BRIEF 1: Write out the sampling discussion from "I mostly deal" to "filters etc etc.".

SUPPLIED TEXT:
Content starts
Bandpass sampling is a regular technique used in the RF world to mix down a signal to its final IF or baseband frequency, digitally. In this case, you are undersampling but using a well defined signal that you have apriori knowledge of where it is before and after sampling.
This is the most lucid explanation of aliasing I think I've ever read.
I mostly deal with this stuff in the realm of audio where the matter of analog vs digital rages regularly. The reason one hears "Nyquist says" so often from people defending digital audio is that the pro-analog people are imagining stair-stepped signals in which the information that is "lost" results in a noticeable degradation in sound quality. This (11-year-old) video is the gold standard for addressing this concern:
That depends on the profession I think. If you are designing A/D or D/A converters, you know sampling and all the artefacts by heart. Nyquist criterion is extremely important, but it is simplistic. You need to consider a lot of other stuff like out-of-band noise and harmonics, reconstruction filters etc etc.
We have periodic steady state analysis to simulate sampled systems and harmonic transfer functions by the way. It is extremely useful especially to stimulate noise aliasing.
This could be a useful disclaimer, to say "we are talking about recording and processing and NOT about playback".
Audiophiles demand streaming services to provide 192/24 because they see the music being originally mastered at high sample rates, and from that conclude that listening to 48/16 is a loss of "original recorded quality".
I can totally envision audiophiles picking up the Wescott's article and using it as "scientific" argument to distribute more Hi-Res music, and some half-technical manager buying that. They won't even read it.
Content ends
AVAILABLE DATA:
Content starts
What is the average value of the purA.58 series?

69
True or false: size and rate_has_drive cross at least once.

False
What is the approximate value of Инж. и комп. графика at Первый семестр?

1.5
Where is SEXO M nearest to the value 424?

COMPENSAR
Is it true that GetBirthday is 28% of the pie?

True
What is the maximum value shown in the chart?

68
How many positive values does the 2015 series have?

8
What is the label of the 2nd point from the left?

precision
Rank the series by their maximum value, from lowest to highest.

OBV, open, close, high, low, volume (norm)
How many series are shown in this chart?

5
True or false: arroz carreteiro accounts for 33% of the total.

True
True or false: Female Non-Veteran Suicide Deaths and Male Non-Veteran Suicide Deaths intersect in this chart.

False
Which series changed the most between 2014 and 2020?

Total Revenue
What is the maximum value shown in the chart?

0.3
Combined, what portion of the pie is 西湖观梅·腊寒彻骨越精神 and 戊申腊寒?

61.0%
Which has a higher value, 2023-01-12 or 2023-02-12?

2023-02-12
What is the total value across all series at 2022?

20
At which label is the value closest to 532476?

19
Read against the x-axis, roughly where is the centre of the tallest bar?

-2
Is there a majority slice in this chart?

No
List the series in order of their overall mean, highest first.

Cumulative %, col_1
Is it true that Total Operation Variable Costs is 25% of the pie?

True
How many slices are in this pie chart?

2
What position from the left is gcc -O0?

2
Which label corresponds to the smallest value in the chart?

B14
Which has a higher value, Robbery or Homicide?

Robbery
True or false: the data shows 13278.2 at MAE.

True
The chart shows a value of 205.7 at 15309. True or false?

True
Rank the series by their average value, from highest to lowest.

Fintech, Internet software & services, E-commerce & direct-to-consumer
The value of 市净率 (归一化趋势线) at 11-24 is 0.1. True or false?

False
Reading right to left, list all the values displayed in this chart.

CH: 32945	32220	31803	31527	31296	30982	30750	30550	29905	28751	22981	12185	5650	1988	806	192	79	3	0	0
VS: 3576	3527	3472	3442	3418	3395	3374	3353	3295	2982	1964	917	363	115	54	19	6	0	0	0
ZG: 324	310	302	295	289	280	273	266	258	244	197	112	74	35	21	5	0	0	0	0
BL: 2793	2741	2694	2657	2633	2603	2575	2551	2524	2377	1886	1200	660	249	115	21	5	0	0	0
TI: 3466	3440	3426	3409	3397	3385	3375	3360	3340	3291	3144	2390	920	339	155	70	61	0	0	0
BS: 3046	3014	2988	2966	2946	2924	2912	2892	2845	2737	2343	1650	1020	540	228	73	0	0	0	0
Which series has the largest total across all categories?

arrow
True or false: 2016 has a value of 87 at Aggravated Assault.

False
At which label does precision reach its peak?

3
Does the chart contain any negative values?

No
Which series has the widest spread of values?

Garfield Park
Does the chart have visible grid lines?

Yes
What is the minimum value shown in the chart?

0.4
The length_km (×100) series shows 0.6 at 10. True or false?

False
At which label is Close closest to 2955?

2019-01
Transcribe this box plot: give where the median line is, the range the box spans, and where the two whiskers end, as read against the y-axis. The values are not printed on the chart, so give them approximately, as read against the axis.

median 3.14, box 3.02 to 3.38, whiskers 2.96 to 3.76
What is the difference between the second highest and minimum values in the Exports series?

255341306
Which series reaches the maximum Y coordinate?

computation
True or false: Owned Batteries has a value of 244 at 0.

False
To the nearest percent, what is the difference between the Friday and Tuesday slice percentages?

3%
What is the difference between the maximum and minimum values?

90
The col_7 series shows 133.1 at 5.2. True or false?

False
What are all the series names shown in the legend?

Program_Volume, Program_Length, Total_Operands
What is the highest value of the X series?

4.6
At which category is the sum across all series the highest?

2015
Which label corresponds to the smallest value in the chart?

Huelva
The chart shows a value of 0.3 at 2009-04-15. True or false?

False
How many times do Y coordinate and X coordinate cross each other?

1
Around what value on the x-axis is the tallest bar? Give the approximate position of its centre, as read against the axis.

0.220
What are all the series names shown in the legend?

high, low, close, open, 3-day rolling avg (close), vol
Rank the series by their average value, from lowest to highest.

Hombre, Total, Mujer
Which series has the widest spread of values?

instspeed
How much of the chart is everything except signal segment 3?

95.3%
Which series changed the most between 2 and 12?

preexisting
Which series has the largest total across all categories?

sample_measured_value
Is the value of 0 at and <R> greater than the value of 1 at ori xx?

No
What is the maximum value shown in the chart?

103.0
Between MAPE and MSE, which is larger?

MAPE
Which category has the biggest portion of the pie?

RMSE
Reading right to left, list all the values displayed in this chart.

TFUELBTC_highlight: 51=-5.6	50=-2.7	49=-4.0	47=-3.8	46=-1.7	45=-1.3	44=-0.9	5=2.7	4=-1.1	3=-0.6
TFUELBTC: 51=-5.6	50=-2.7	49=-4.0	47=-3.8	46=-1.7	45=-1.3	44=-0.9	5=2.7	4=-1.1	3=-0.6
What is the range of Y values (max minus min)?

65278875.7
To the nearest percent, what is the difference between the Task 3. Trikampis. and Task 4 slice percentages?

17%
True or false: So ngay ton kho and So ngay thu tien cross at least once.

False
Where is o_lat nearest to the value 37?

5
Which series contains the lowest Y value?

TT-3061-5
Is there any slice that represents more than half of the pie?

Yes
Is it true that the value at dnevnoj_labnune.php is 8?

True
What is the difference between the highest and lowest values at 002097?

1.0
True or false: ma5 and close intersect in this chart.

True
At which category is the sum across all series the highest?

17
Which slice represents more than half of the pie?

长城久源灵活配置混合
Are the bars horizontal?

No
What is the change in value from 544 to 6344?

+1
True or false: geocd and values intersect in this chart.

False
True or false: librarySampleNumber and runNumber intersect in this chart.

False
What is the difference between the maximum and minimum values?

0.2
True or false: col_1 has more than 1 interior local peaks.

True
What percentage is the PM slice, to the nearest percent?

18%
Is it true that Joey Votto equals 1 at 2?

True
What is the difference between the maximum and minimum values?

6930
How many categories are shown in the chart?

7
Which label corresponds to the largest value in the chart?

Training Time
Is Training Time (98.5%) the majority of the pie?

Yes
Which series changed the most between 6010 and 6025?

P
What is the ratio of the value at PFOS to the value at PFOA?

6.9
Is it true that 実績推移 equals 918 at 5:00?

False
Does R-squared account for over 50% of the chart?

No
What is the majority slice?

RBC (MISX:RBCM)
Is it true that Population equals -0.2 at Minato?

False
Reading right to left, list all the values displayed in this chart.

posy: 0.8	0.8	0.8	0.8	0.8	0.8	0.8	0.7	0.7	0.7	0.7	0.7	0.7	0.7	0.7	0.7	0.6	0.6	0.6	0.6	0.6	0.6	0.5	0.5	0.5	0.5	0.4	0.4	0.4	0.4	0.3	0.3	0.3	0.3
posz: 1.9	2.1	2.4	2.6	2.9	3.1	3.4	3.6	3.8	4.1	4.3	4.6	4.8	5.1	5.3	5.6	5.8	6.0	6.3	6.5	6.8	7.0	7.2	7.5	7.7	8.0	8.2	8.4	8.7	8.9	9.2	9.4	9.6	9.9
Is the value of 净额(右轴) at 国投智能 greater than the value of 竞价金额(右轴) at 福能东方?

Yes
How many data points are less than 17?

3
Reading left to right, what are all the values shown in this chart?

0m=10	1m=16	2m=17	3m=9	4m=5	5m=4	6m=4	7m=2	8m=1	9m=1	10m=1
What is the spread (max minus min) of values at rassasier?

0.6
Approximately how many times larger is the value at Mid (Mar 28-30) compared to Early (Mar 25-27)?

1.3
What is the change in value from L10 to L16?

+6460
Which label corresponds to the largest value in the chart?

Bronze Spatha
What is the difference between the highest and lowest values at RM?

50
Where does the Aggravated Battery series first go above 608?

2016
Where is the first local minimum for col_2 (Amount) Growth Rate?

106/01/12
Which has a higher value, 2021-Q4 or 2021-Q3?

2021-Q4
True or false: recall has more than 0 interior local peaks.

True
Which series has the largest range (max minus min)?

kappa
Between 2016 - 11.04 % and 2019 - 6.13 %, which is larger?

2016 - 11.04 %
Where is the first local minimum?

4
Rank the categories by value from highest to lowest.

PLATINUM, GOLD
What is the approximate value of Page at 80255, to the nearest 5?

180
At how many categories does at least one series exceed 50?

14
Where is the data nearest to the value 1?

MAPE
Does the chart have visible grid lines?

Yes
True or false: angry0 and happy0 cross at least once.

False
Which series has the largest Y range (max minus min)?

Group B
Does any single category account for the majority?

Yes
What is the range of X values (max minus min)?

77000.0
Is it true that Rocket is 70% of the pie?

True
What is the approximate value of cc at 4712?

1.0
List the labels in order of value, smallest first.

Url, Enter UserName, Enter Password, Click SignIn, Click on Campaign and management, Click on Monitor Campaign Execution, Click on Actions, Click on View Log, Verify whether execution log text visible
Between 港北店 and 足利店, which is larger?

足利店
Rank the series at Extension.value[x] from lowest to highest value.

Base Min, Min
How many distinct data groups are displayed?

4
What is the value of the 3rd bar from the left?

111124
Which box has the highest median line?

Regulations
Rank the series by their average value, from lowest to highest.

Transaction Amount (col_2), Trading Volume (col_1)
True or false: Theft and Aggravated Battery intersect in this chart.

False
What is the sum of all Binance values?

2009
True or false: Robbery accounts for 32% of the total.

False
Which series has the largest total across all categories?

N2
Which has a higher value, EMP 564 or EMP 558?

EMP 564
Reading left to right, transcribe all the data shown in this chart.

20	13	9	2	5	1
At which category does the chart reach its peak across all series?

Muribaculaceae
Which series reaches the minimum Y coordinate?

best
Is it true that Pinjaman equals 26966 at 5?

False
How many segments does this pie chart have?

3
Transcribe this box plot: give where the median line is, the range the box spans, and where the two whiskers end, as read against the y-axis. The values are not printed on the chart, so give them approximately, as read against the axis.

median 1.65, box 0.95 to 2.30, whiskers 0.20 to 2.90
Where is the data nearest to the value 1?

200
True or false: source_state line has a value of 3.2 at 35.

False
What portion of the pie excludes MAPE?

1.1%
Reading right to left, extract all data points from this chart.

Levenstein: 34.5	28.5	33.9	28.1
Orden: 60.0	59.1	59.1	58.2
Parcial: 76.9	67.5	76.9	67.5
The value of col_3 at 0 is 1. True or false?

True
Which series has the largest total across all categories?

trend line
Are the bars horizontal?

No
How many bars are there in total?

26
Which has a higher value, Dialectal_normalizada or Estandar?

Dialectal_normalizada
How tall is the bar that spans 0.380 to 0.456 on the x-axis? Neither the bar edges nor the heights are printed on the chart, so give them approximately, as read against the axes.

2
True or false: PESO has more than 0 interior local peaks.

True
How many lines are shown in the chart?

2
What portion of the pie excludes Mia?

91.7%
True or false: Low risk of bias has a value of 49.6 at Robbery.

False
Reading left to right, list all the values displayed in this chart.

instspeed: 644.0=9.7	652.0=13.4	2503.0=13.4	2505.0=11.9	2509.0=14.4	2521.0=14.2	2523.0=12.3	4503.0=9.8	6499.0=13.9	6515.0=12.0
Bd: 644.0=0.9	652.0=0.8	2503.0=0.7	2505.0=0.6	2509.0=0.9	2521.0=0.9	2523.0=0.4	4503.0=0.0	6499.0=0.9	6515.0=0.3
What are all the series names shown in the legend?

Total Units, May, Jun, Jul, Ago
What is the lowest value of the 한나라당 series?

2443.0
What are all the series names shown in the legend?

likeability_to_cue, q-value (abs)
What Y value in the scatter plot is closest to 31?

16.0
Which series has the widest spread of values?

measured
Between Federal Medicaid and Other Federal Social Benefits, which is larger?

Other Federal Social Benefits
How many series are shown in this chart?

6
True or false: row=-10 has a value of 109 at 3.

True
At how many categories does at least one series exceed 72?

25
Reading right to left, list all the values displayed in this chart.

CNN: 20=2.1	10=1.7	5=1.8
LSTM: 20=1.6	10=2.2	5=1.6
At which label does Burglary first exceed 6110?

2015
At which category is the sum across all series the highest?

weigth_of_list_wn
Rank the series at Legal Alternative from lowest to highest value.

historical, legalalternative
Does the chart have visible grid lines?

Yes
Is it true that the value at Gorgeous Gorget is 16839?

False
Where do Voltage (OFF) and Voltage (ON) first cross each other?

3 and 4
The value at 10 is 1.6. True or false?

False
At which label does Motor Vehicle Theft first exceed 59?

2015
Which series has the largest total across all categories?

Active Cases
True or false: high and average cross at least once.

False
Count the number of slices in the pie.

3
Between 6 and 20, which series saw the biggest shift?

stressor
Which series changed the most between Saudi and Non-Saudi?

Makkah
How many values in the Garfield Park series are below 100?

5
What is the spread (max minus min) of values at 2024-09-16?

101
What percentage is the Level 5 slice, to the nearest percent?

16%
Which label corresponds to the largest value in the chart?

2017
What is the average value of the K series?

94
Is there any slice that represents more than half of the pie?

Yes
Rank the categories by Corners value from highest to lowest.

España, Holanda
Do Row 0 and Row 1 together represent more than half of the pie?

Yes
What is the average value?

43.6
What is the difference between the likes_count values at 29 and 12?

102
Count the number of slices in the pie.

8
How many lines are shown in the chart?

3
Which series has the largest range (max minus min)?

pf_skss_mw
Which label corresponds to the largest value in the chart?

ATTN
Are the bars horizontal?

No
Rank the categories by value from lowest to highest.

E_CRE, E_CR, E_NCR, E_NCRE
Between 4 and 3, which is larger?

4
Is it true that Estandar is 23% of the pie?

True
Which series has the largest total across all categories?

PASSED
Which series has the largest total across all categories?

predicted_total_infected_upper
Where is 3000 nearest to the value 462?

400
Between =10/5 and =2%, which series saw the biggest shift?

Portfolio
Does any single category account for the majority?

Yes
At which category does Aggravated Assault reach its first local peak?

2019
Content ends
BRIEF 2: Find each row that contains the word "closest", and copy out every such line.

EXERCISE RESPONSE 1:
I mostly deal with this stuff in the realm of audio where the matter of analog vs digital rages regularly. The reason one hears "Nyquist says" so often from people defending digital audio is that the pro-analog people are imagining stair-stepped signals in which the information that is "lost" results in a noticeable degradation in sound quality. This (11-year-old) video is the gold standard for addressing this concern:
That depends on the profession I think. If you are designing A/D or D/A converters, you know sampling and all the artefacts by heart. Nyquist criterion is extremely important, but it is simplistic. You need to consider a lot of other stuff like out-of-band noise and harmonics, reconstruction filters etc etc.

EXERCISE RESPONSE 2:
At which label is the value closest to 532476?
At which label is Close closest to 2955?
What Y value in the scatter plot is closest to 31?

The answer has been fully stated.